§ What is needed
Print each of the lines below without changing a single character.

Top of Records shown

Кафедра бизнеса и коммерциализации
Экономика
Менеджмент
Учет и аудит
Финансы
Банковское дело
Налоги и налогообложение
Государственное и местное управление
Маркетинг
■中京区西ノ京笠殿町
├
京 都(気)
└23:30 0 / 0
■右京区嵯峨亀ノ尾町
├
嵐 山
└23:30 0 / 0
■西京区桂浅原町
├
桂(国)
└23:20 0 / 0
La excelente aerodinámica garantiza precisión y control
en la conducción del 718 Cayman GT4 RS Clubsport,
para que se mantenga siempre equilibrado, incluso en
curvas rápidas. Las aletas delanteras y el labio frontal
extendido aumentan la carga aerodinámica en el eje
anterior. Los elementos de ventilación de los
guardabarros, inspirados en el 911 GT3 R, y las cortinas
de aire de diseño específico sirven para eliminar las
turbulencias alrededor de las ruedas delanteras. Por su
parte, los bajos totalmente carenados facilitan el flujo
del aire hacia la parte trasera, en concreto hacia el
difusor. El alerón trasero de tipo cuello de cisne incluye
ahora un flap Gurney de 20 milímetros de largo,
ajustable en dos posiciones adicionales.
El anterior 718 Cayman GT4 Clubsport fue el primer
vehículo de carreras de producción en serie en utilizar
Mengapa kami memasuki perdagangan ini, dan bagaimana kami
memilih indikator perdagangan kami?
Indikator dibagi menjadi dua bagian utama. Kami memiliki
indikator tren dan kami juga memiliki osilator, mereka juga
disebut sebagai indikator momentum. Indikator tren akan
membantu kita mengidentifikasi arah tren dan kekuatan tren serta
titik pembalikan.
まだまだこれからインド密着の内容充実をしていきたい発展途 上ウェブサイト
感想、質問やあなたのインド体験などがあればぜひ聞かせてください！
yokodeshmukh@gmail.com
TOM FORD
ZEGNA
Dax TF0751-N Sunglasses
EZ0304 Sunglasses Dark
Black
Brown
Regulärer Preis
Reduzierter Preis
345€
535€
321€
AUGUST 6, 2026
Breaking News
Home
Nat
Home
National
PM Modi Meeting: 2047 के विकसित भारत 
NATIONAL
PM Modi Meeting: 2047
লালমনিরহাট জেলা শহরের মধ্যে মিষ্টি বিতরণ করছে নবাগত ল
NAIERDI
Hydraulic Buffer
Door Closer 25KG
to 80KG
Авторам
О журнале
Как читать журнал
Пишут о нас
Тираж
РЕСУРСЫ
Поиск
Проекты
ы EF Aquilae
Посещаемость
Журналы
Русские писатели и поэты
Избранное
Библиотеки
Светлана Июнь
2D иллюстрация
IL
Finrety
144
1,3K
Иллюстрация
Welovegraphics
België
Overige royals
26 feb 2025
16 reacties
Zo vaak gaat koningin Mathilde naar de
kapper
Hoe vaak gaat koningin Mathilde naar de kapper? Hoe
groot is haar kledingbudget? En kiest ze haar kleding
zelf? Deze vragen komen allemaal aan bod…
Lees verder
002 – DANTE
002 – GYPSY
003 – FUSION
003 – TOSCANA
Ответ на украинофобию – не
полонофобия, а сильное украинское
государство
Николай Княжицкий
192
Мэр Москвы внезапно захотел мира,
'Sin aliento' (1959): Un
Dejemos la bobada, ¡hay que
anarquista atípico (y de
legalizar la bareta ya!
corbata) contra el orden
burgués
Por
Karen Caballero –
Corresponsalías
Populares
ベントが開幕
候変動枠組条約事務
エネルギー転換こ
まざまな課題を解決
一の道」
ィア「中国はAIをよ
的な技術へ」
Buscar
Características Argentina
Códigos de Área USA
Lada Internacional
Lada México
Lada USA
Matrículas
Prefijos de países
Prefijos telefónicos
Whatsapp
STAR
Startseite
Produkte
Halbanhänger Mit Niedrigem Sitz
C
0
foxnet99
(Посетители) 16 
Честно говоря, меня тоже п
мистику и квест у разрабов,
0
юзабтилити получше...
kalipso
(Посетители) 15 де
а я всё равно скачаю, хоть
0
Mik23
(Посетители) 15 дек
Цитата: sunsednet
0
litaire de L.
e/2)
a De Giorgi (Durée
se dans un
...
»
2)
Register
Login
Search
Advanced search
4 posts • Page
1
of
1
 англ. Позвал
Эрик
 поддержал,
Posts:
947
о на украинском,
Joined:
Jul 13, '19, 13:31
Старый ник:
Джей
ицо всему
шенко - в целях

Bottom of Records shown

§ Output for this task
Кафедра бизнеса и коммерциализации
Экономика
Менеджмент
Учет и аудит
Финансы
Банковское дело
Налоги и налогообложение
Государственное и местное управление
Маркетинг
■中京区西ノ京笠殿町
├
京 都(気)
└23:30 0 / 0
■右京区嵯峨亀ノ尾町
├
嵐 山
└23:30 0 / 0
■西京区桂浅原町
├
桂(国)
└23:20 0 / 0
La excelente aerodinámica garantiza precisión y control
en la conducción del 718 Cayman GT4 RS Clubsport,
para que se mantenga siempre equilibrado, incluso en
curvas rápidas. Las aletas delanteras y el labio frontal
extendido aumentan la carga aerodinámica en el eje
anterior. Los elementos de ventilación de los
guardabarros, inspirados en el 911 GT3 R, y las cortinas
de aire de diseño específico sirven para eliminar las
turbulencias alrededor de las ruedas delanteras. Por su
parte, los bajos totalmente carenados facilitan el flujo
del aire hacia la parte trasera, en concreto hacia el
difusor. El alerón trasero de tipo cuello de cisne incluye
ahora un flap Gurney de 20 milímetros de largo,
ajustable en dos posiciones adicionales.
El anterior 718 Cayman GT4 Clubsport fue el primer
vehículo de carreras de producción en serie en utilizar
Mengapa kami memasuki perdagangan ini, dan bagaimana kami
memilih indikator perdagangan kami?
Indikator dibagi menjadi dua bagian utama. Kami memiliki
indikator tren dan kami juga memiliki osilator, mereka juga
disebut sebagai indikator momentum. Indikator tren akan
membantu kita mengidentifikasi arah tren dan kekuatan tren serta
titik pembalikan.
まだまだこれからインド密着の内容充実をしていきたい発展途 上ウェブサイト
感想、質問やあなたのインド体験などがあればぜひ聞かせてください！
yokodeshmukh@gmail.com
TOM FORD
ZEGNA
Dax TF0751-N Sunglasses
EZ0304 Sunglasses Dark
Black
Brown
Regulärer Preis
Reduzierter Preis
345€
535€
321€
AUGUST 6, 2026
Breaking News
Home
Nat
Home
National
PM Modi Meeting: 2047 के विकसित भारत 
NATIONAL
PM Modi Meeting: 2047
লালমনিরহাট জেলা শহরের মধ্যে মিষ্টি বিতরণ করছে নবাগত ল
NAIERDI
Hydraulic Buffer
Door Closer 25KG
to 80KG
Авторам
О журнале
Как читать журнал
Пишут о нас
Тираж
РЕСУРСЫ
Поиск
Проекты
ы EF Aquilae
Посещаемость
Журналы
Русские писатели и поэты
Избранное
Библиотеки
Светлана Июнь
2D иллюстрация
IL
Finrety
144
1,3K
Иллюстрация
Welovegraphics
België
Overige royals
26 feb 2025
16 reacties
Zo vaak gaat koningin Mathilde naar de
kapper
Hoe vaak gaat koningin Mathilde naar de kapper? Hoe
groot is haar kledingbudget? En kiest ze haar kleding
zelf? Deze vragen komen allemaal aan bod…
Lees verder
002 – DANTE
002 – GYPSY
003 – FUSION
003 – TOSCANA
Ответ на украинофобию – не
полонофобия, а сильное украинское
государство
Николай Княжицкий
192
Мэр Москвы внезапно захотел мира,
'Sin aliento' (1959): Un
Dejemos la bobada, ¡hay que
anarquista atípico (y de
legalizar la bareta ya!
corbata) contra el orden
burgués
Por
Karen Caballero –
Corresponsalías
Populares
ベントが開幕
候変動枠組条約事務
エネルギー転換こ
まざまな課題を解決
一の道」
ィア「中国はAIをよ
的な技術へ」
Buscar
Características Argentina
Códigos de Área USA
Lada Internacional
Lada México
Lada USA
Matrículas
Prefijos de países
Prefijos telefónicos
Whatsapp
STAR
Startseite
Produkte
Halbanhänger Mit Niedrigem Sitz
C
0
foxnet99
(Посетители) 16 
Честно говоря, меня тоже п
мистику и квест у разрабов,
0
юзабтилити получше...
kalipso
(Посетители) 15 де
а я всё равно скачаю, хоть
0
Mik23
(Посетители) 15 дек
Цитата: sunsednet
0
litaire de L.
e/2)
a De Giorgi (Durée
se dans un
...
»
2)
Register
Login
Search
Advanced search
4 posts • Page
1
of
1
 англ. Позвал
Эрик
 поддержал,
Posts:
947
о на украинском,
Joined:
Jul 13, '19, 13:31
Старый ник:
Джей
ицо всему
шенко - в целях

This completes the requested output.